Es gibt zwar die wissenschaftliche Disziplin einer Psychologie der Demenz, aber kaum jemanden, der Demenz auch als soziales Geschehen – und damit als ein soziologisch interessantes Phänomen – betrachtet.
Das hängt vor allem mit dem Umstand zusammen, dass „Erzählen“ und „Erinnern“ aus neurologischer und kognitionspsychologischer Warte hauptsächlich „im Kopf“ stattfindet. Und, in diesem besonderen Fall, eben in den Köpfen von Patienten, ihren Angehörigen und ihren Betreuungspersonen.

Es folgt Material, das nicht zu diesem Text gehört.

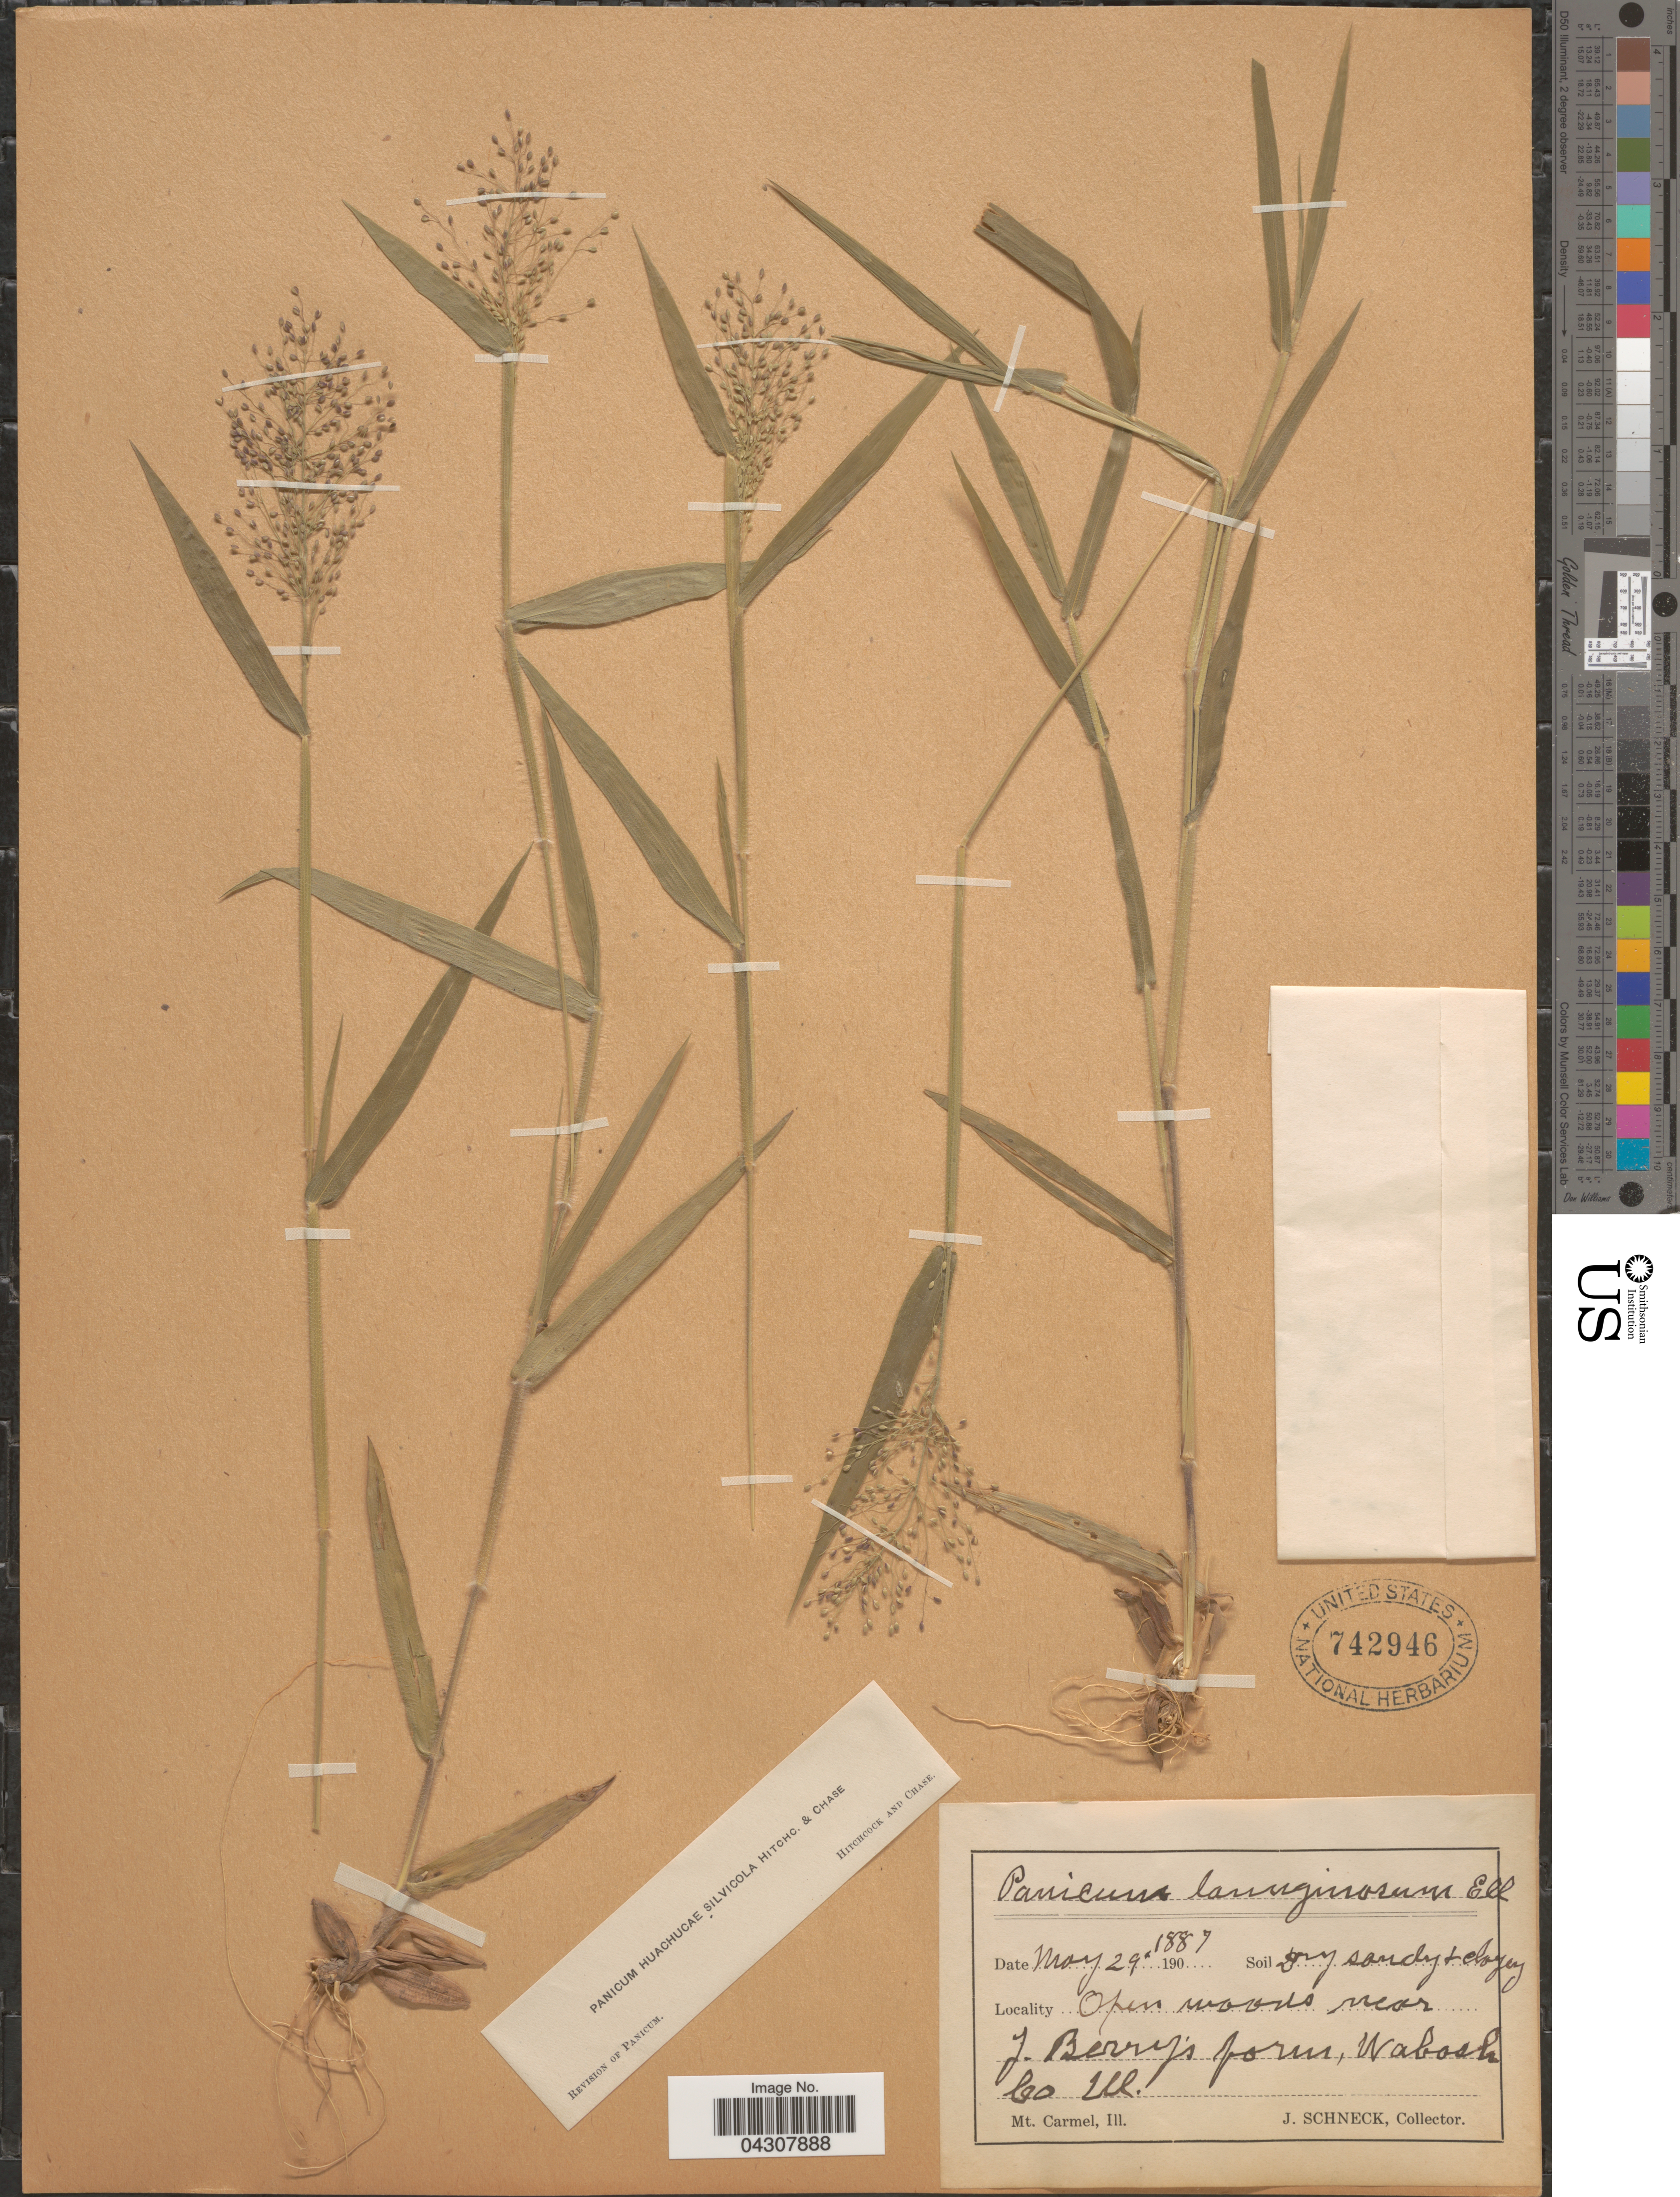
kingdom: Plantae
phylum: Tracheophyta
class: Liliopsida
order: Poales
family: Poaceae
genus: Dichanthelium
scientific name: Dichanthelium acuminatum var. acuminatum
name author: (Sw.) Gould & C.A. Clark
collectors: J. Schneck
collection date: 1887-05-29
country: United States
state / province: Illinois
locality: Open woods near J. Berry's farm, Wabash Co.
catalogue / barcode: US 742946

Diese Betrachtungsweise hat viel für sich – sie vernachlässigt aber das, was zwischen Menschen und zwischen von Menschen gemachten Wahrnehmungen abläuft an Verstehen (und: Missverstehen), aber auch an Erinnern (und: Vergessen).
Deswegen der Appell, eine Soziologie der Demenz ins Leben zu rufen, die sich mit Erzählung als Kommunikation und mit Erinnerungsprozessen als einer konstruktivistischen Leistung auseinandersetzt. Und mit dem Vergessen als einem notwendigen Prozess, der überhaupt erst neue und andere Betrachtungsweisen ermöglicht.
Denn Demenz ist nicht eigentlich eine Krankheit. Sie ist eher als ein soziales Phänomen aufzufassen, welches das gesellschaftliche und gemeinschaftliche Zusammenleben in vielen Dingen komplizierter macht. Sie fordert uns in allen unseren familiären und sozialen Rollen. Sie betrifft uns alle.